LastPass responds to possible hack
Possible security breach provides lessons to anyone using simple passwords and devs who build restrictive systems
It's not been a great time of late for online passwords, with Sony's PlayStation Network being a particularly high-profile casualty. In the last week of April, it was revealed the company's servers had been hacked and all kinds of details had been pilfered; within hours, people unlucky enough to use a single password across online services were discovering other accounts had been compromised.
It's poor form for such a huge company to be hit in this manner, but it's even more embarrassing if password protection is the core of your business. LastPass ("the last password you'll ever need") now finds itself in this position, although seemingly more through being alarmist and responsive than due to any real danger to the majority of its users. According to a post on the company's blog, the service "saw a network traffic anomaly for a few minutes from [a] non-critical machine" on Tuesday, couldn't find the root cause, and has taken steps to deal with the matter. (PCWorld reports that the site is "forcing every user to prove to us that they're coming from an IP that we've seen them come from before, or prove that they still have access to their email".)

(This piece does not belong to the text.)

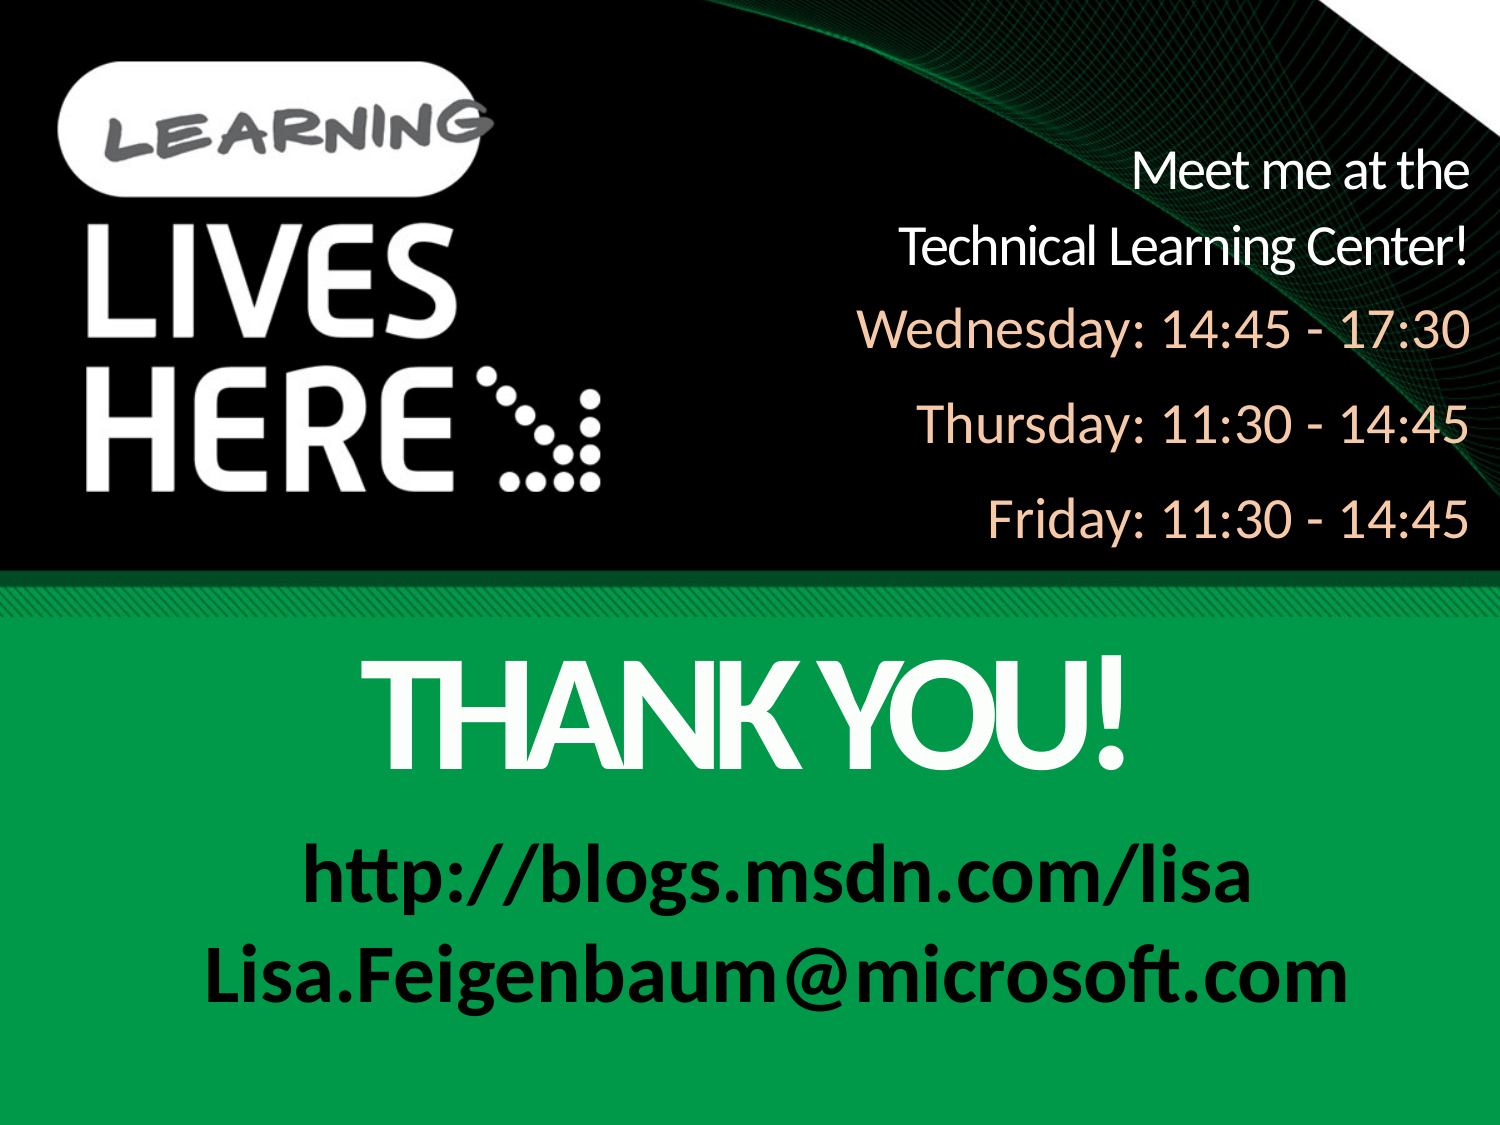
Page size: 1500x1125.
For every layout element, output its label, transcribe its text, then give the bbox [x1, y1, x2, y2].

The company maintains that it's unlikely many passwords could have been compromised, but warns users with weak 'master passwords' are at least at some risk and should therefore change them to something that is non-dictionary based. While LastPass should be congratulated for its response time (under 24 hours, for something that may in the end affect very few users, compared to Sony taking nearly a week to admit millions of users' details were compromised), the incident should again serve as a warning to anyone using the most basic of passwords (such as '123456'); that said, Thomas Baekdal would no doubt argue against LassPass's assertion that passwords should be a complex soup of semi-random characters. In a follow-up to his now-much-linked article on the usability of passwords, he argues common dictionary passwords can actually be more secure than random sets of characters, and with the added benefit of being memorable. The assumption though is the user includes at least three words and that the words aren't related directly to them.
For web developers, there's also a lesson here: ensure users are strongly encouraged to avoid overly simple passwords when signing up to any site you create, and ensure that your password system doesn't have a low character limit and that it supports extended characters and even spaces.